*TASK STATEMENT*:
Every line below should be copied exactly; drop the pictures.

____

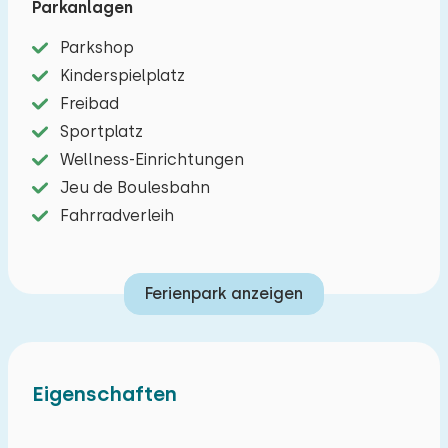
Parkanlagen
für Familien oder Freundesgruppen. Kostenloses
Parkshop
WLAN und Abstellmöglichkeiten für E-Bikes
Kinderspielplatz
sorgen für einen unbeschwerten Aufenthalt.
Freibad
Die Lage macht das Ferienhaus besonders
Sportplatz
attraktiv. Der autofreie Ferienpark Het Drentse
Wellness-Einrichtungen
Wold liegt inmitten eines weitläufigen
Jeu de Boulesbahn
Waldgebiets. Wander- und Radwege durch die
Fahrradverleih
Drenthe Landschaft, vorbei an
Heidelandschaften und malerischen
Ferienpark anzeigen
Dorfplätzen, beginnen direkt vor der Haustür.
Hier erleben Sie Drenthe von seiner schönsten
Seite und genießen einen entspannten und
komfortablen Urlaub.
Eigenschaften
Bevorzugte Buchung, je nach Verfügbarkeit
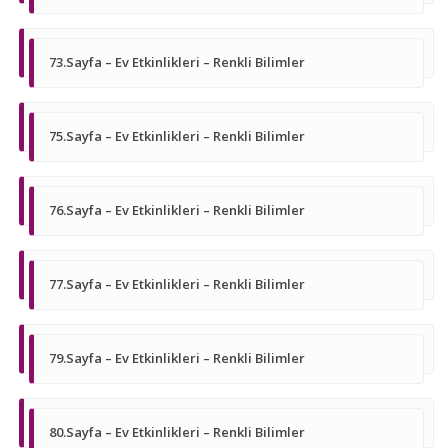
73.Sayfa – Ev Etkinlikleri – Renkli Bilimler
75.Sayfa – Ev Etkinlikleri – Renkli Bilimler
76.Sayfa – Ev Etkinlikleri – Renkli Bilimler
77.Sayfa – Ev Etkinlikleri – Renkli Bilimler
79.Sayfa – Ev Etkinlikleri – Renkli Bilimler
80.Sayfa – Ev Etkinlikleri – Renkli Bilimler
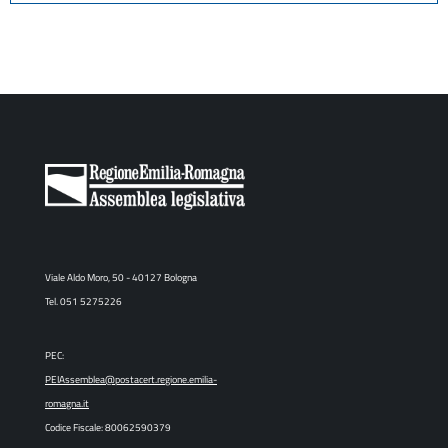
Viale Aldo Moro, 50 - 40127 Bologna
Tel. 051 5275226
PEC:
PEIAssemblea@postacert.regione.emilia-
romagna.it
Codice Fiscale: 80062590379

____

*EXERCISE RESULT*:
Parkanlagen
für Familien oder Freundesgruppen. Kostenloses
Parkshop
WLAN und Abstellmöglichkeiten für E-Bikes
Kinderspielplatz
sorgen für einen unbeschwerten Aufenthalt.
Freibad
Die Lage macht das Ferienhaus besonders
Sportplatz
attraktiv. Der autofreie Ferienpark Het Drentse
Wellness-Einrichtungen
Wold liegt inmitten eines weitläufigen
Jeu de Boulesbahn
Waldgebiets. Wander- und Radwege durch die
Fahrradverleih
Drenthe Landschaft, vorbei an
Heidelandschaften und malerischen
Ferienpark anzeigen
Dorfplätzen, beginnen direkt vor der Haustür.
Hier erleben Sie Drenthe von seiner schönsten
Seite und genießen einen entspannten und
komfortablen Urlaub.
Eigenschaften
Bevorzugte Buchung, je nach Verfügbarkeit
73.Sayfa – Ev Etkinlikleri – Renkli Bilimler
75.Sayfa – Ev Etkinlikleri – Renkli Bilimler
76.Sayfa – Ev Etkinlikleri – Renkli Bilimler
77.Sayfa – Ev Etkinlikleri – Renkli Bilimler
79.Sayfa – Ev Etkinlikleri – Renkli Bilimler
80.Sayfa – Ev Etkinlikleri – Renkli Bilimler
Viale Aldo Moro, 50 - 40127 Bologna
Tel. 051 5275226
PEC:
PEIAssemblea@postacert.regione.emilia-
romagna.it
Codice Fiscale: 80062590379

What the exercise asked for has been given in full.